Sanders speaks in Hibbing, meets steelworkers and Native American leaders


Bernie Sanders brought his campaign message of wage inequality and health care overhauls to Minnesota's Iron Range Friday, but also used time to address the region's struggling mining industry and Native American communities.

The Vermont Senator, an independent running as a Democratic candidate for president, spoke to a crowd that filled the auditorium at Hibbing High School.

The Pioneer Press called it "customized" for the audience, with Sanders speaking about unions, jobs and minimum wage laws.

Sanders meets with steelworkers, Native American leaders

Before the speech at Hibbing High School, Sanders met with two groups:

First, about a dozen Chippewa leaders, where they discussed topics including the often dire economic situation on reservations, poor access to health care services, and drug abuse, according to the Washington Post pool reporter at the event.

The Hibbing Daily Tribune reports Sanders then met with a group of local United Steelworkers. They discussed international trade deals (such as NAFTA and the Trans-Pacific Partnership, both of which Sanders says he is against), and how it's impacting Minnesota mine workers, the pool report says.

While on stage, he wore a Local 1938 jacket they gave him, which you can see here.

Minnesota's Iron Range has been hit by nearly 2,000 layoffs, as steel prices worldwide have plummeted.

Countries such as China and India have been accused of producing cheap steel, then selling it for a very low price.
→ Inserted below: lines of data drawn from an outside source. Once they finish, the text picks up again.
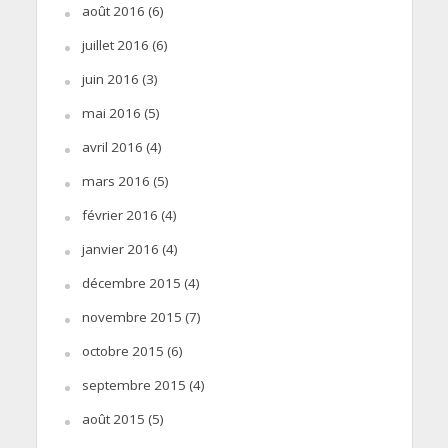
août 2016
(6)
juillet 2016
(6)
juin 2016
(3)
mai 2016
(5)
avril 2016
(4)
mars 2016
(5)
février 2016
(4)
janvier 2016
(4)
décembre 2015
(4)
novembre 2015
(7)
octobre 2015
(6)
septembre 2015
(4)
août 2015
(5)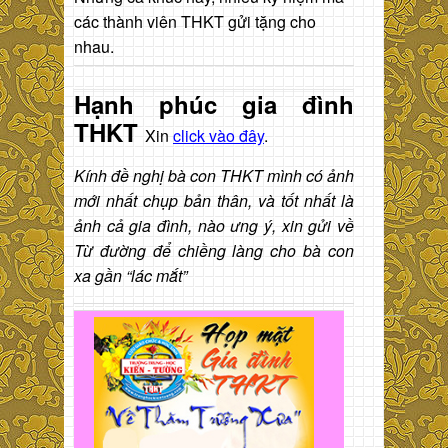
các thành viên THKT gửi tặng cho
nhau.
Hạnh phúc gia đình
THKT
Xin
click vào đây
.
Kính đề nghị bà con THKT mình có ảnh
mới nhất chụp bản thân, và tốt nhất là
ảnh cả gia đình, nào ưng ý, xin gửi về
Từ đường để chiềng làng cho bà con
xa gần “lác mắt”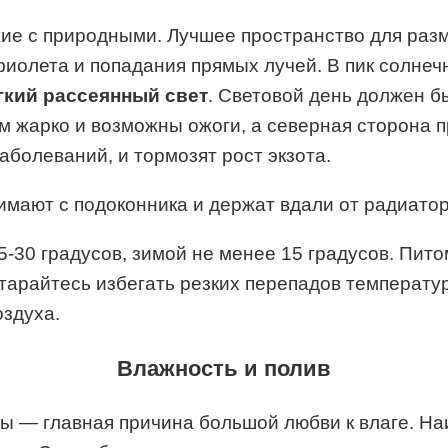
ие с природными. Лучшее пространство для раз
иолета и попадания прямых лучей. В пик солнеч
гкий рассеянный свет
. Световой день должен б
м жарко и возможны ожоги, а северная сторона 
аболеваний, и тормозят рост экзота.
имают с подоконника и держат вдали от радиатор
30 градусов, зимой не менее 15 градусов. Питом
 Старайтесь избегать резких перепадов температ
здуха.
Влажность и полив
 — главная причина большой любви к влаге. На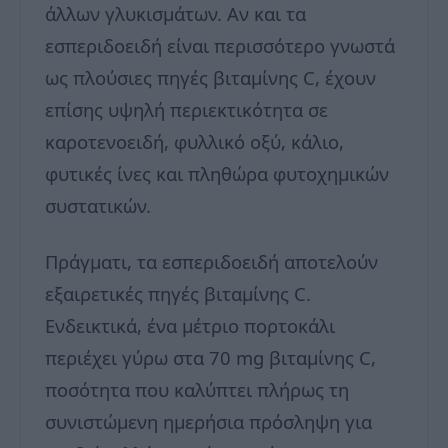
άλλων γλυκισμάτων. Αν και τα
εσπεριδοειδή είναι περισσότερο γνωστά
ως πλούσιες πηγές βιταμίνης C, έχουν
επίσης υψηλή περιεκτικότητα σε
καροτενοειδή, φυλλικό οξύ, κάλιο,
φυτικές ίνες και πληθώρα φυτοχημικών
συστατικών.
Πράγματι, τα εσπεριδοειδή αποτελούν
εξαιρετικές πηγές βιταμίνης C.
Ενδεικτικά, ένα μέτριο πορτοκάλι
περιέχει γύρω στα 70 mg βιταμίνης C,
ποσότητα που καλύπτει πλήρως τη
συνιστώμενη ημερήσια πρόσληψη για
Some of it has ended up in the U.S. – meaning there’s less of a demand for steel made by companies here in the states. (The New York Times explored the problem in-depth in this article.)

Earlier this week, President Barack Obama said he's preparing to sign a bill that will allow officials to take more aggressive action against the action (often referred to as "dumping.")

Sanders' focus on Minnesota

Sanders will be competing for a share of Minnesota's 77 Democratic delegates up for grabs during next Tuesday's caucuses – though Hillary Clinton will be trying to do the same. Candidates need a total of 2,382 delegates to be the official Democratic party nominee.

The Sanders campaign has targeted Minnesota, viewing it as a state the self-described Democratic socialist can do well in – Politico dug into the thinking earlier this month. Both he and Clinton are also running ads in the state right now, urging Minnesotans to caucus for them.

And Sanders is continuing his North Star State push – he'll be in Rochester Saturday for a rally, the campaign announced. It'll be at the Exhibit Hall at Mayo Civic Center, and address many of the major themes Sanders frequently discusses (including big money in politics, free and affordable college, and more).

Doors open at 5:30 p.m. and the event is free – but RSVPs are suggested, as it's first come first serve.